Dans « Justice digitale», l’anthropologue Jean Lassègue et le magistrat Antoine Garapon démontrent que la logique de
l’informatique et ses algorithmes transforment la justice en une opération déshumanisée et inégalitaire.
En 1999, une époque antédiluvienne pour le monde d’Internet, sortait aux Etats-Unis un livre qui allait faire date. Dans
Code and Other Laws of Cyberspace («code informatique et autres lois du cyber-espace»), Lawrence Lessig, professeur de
droit à Harvard, posait cette sentence désormais fameuse : Code is Law. «Le code, c’est la loi.»

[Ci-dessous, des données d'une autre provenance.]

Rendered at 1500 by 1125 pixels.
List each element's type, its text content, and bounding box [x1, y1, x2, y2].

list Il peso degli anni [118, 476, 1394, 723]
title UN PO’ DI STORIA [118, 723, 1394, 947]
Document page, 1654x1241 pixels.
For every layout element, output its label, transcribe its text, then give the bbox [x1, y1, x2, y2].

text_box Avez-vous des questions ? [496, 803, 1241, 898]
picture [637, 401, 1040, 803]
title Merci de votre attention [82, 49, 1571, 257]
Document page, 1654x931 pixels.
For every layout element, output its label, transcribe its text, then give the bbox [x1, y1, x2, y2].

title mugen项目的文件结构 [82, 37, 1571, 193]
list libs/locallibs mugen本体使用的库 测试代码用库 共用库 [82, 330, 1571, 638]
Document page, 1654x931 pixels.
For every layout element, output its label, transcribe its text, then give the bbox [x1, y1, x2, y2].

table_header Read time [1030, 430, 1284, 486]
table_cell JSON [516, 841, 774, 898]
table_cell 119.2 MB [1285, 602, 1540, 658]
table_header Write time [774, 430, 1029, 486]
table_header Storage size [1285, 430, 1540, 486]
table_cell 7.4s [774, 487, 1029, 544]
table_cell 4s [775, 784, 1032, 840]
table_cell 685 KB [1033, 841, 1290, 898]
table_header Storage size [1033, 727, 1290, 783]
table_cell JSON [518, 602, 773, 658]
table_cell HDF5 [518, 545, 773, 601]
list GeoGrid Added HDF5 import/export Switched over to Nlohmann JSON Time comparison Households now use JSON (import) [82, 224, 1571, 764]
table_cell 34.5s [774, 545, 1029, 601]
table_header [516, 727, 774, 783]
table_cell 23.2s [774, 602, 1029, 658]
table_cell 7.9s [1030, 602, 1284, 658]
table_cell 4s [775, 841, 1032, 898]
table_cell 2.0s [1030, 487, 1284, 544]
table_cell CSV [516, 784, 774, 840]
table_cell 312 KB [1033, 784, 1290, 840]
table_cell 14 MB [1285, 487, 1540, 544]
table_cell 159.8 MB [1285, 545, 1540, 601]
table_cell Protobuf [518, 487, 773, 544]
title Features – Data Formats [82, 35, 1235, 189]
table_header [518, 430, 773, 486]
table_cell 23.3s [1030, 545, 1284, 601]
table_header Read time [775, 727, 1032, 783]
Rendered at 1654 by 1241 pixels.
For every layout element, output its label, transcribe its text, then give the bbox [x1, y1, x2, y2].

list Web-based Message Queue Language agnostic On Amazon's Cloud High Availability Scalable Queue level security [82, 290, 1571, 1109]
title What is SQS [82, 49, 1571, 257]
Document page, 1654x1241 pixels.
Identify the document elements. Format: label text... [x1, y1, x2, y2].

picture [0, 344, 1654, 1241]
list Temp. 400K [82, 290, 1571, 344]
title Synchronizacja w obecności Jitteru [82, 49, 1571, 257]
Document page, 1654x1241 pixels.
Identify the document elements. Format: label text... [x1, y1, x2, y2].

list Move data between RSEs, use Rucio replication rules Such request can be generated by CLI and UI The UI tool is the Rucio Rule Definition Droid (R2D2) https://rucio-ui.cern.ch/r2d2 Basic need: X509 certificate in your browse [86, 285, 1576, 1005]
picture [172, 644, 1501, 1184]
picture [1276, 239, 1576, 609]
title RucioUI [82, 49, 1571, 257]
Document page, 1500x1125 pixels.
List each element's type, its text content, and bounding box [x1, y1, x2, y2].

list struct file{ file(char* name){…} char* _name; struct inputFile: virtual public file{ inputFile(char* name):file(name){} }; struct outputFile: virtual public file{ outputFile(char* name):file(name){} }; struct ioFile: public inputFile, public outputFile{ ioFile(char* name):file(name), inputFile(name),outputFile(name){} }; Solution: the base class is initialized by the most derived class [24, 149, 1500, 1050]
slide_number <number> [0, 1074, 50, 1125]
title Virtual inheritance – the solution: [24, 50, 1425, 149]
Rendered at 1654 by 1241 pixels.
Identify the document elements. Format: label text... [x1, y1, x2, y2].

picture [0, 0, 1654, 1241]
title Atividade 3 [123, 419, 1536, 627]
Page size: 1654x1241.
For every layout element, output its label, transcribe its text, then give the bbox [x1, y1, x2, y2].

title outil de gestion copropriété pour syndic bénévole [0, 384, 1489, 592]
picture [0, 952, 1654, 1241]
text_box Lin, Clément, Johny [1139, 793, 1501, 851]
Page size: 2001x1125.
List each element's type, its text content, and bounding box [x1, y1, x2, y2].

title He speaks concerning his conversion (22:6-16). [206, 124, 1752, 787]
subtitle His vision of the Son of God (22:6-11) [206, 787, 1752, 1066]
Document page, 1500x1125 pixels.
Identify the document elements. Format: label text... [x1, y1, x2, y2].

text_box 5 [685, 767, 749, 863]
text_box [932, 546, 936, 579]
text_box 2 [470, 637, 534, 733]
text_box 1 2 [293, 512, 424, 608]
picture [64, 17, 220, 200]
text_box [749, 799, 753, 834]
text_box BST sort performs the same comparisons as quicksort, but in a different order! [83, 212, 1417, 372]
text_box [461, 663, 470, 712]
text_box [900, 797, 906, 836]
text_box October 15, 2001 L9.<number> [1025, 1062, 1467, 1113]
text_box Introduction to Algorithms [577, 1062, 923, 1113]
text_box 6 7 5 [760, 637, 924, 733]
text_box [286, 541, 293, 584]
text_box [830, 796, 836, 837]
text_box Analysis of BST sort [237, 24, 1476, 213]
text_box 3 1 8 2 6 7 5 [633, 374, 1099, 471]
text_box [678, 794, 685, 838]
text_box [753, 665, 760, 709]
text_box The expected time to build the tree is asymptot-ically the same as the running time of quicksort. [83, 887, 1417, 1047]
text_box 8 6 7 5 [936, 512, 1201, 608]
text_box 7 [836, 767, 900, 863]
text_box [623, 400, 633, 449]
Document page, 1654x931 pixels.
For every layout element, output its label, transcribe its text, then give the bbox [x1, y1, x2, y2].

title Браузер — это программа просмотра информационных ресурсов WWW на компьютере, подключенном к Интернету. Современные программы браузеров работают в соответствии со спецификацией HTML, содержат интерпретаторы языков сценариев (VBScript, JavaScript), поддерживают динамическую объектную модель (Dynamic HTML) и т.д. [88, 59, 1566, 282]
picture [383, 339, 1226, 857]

Lawrence Lessig (qui a eu depuis l’insigne honneur d’avoir son personnage dans la série The West Wing) montrait qu’il
existe plusieurs voies pour régir une société. Les lois (ce qui est permis ou interdit), la morale (ce qui se fait, ou
non), l’économie (ce que je peux me permettre ou pas)… et l’architecture. La manière d’organiser l’espace répond à des
objectifs politiques. Napoléon avait bien compris que les vieilles rues parisiennes avaient permis la Révolution
française, il traça donc de grandes artères haussmaniennes. Dans le cyberespace, l’architecture, c’est le code
informatique. «Code is Law.»
Justice digitale, paru au printemps aux PUF, est en quelque sorte une suite française de l’idée de Lessig. Le magistrat
Antoine Garapon et l’anthropologue Jean Lassègue mettent en lumière ce que le numérique fait au droit. Ce que le code
(informatique) fait aux codes (civil ou pénal). La question a une actualité toute particulière : la loi de
«programmation et de réforme de la justice», qui entend renforcer le rôle du numérique dans le monde judiciaire, doit
être adoptée dans l’année.
Informatiser les tribunaux ? Favoriser le développement de plateformes numériques aidant les justiciables à trouver un
terrain d’entente pour leurs conflits de voisinage ? Confier l’état civil ou la certification des contrats commerciaux à
une blockchain informatique, réputée inviolable, plutôt qu’à des agents de l’Etat ou à des notaires ? Permettre à des
algorithmes d’aider les juges dans leur prise de décision ? Evidemment. «Naturellement», semblent dire les promoteurs de
cette justice du futur. Sauf que l’affaire est bien plus politique qu’il n’y paraît, et que «s’il y a un endroit où la
nature n’a aucun rôle, c’est bien le cyberespace», préviennent Lassègue et Garapon.